New Delhi: West Bengal IPS officer Rajeev Kumar on Thursday reported for duty at the Union Home Ministry, over two hours later than the time set by Election Commission which had relieved him from his post as the state's ADG, CID following violence in Kolkata.
Sources said that Rajeev Kumar reported to the officer concerned in the Ministry between 12 noon and 1 p.m., and then left.
The 1989 batch IPS officer, who has been Kolkata Police Commissioner between May 2016 and February 2019, reported to the ministry soon after arriving in the capital around 11.30 a.m.
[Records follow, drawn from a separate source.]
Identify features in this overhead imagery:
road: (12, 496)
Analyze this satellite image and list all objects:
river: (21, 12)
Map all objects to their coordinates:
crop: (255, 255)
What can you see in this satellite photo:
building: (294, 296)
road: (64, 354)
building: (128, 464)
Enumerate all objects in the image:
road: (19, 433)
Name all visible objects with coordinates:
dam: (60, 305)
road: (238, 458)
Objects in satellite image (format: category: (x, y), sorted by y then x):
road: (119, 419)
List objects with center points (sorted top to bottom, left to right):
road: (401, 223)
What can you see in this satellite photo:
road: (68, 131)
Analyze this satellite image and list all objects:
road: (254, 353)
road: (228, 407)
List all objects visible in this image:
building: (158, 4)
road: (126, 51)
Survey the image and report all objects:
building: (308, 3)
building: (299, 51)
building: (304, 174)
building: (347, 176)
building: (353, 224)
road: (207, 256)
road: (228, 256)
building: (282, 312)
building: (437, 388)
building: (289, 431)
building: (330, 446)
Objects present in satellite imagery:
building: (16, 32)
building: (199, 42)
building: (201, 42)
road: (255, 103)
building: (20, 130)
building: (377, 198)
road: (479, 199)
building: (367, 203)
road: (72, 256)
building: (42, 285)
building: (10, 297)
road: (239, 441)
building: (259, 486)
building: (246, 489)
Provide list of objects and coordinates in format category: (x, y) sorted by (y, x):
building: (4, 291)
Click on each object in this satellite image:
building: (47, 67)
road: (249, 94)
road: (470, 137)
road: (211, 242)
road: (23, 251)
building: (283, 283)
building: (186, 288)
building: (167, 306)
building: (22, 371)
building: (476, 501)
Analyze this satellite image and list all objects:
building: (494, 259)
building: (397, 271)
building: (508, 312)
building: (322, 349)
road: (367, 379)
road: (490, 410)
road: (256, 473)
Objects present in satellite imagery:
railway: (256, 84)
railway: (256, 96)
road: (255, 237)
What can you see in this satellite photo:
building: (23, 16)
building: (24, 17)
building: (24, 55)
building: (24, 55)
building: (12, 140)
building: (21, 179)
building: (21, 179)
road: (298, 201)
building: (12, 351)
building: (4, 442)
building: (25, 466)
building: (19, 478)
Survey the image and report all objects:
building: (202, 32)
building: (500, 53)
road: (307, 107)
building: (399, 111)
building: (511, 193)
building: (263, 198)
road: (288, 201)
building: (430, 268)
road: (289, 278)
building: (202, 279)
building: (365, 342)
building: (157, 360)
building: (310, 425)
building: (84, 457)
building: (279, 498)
The source said that Kumar missed his 10 a.m reporting time at the Home Ministry as he was waiting for his relieving order from West Bengal government.
The EC had on Wednesday relieved Rajeev Kumar from his post with immediate effect ordering him to report for duty in the Home Ministry at 10 a.m. on Thursday.
He had earlier been questioned by the Central Bureau of Investigation (CBI) in connection with the multi-crore Saradha chit fund scam.
West Bengal Chief Minister Mamata Banerjee had in February staged a 70-hour dharna after the CBI made a bid to question Kumar at his residence in Kolkata, which was thwarted by the local police. The CBI later had to approach the Supreme Court to make the questioning possible.
The Commission had also removed with immediate effect the West Bengal's Principal Secretary, Home, Atri Bhattacharya for "having interfered" in the poll process and curtailed the poll campaign in the state by a day, ordering stoppage of electioneering from 10 p.m. on Thursday on the remaining nine Lok Sabha constituencies going to the polls on May 19.
The EC took the decision, as it invoked - for the first time - Article 324 of the Constitution which gives it special powers to control and give directions for holding elections.
The decisions the EC took "as an action on violence in West Bengal on Tuesday during a road show conducted by BJP President Amit Shah. The violence had also led vandalisation of Bengali polymath Ishwar Chandra Vidyasagar's statue.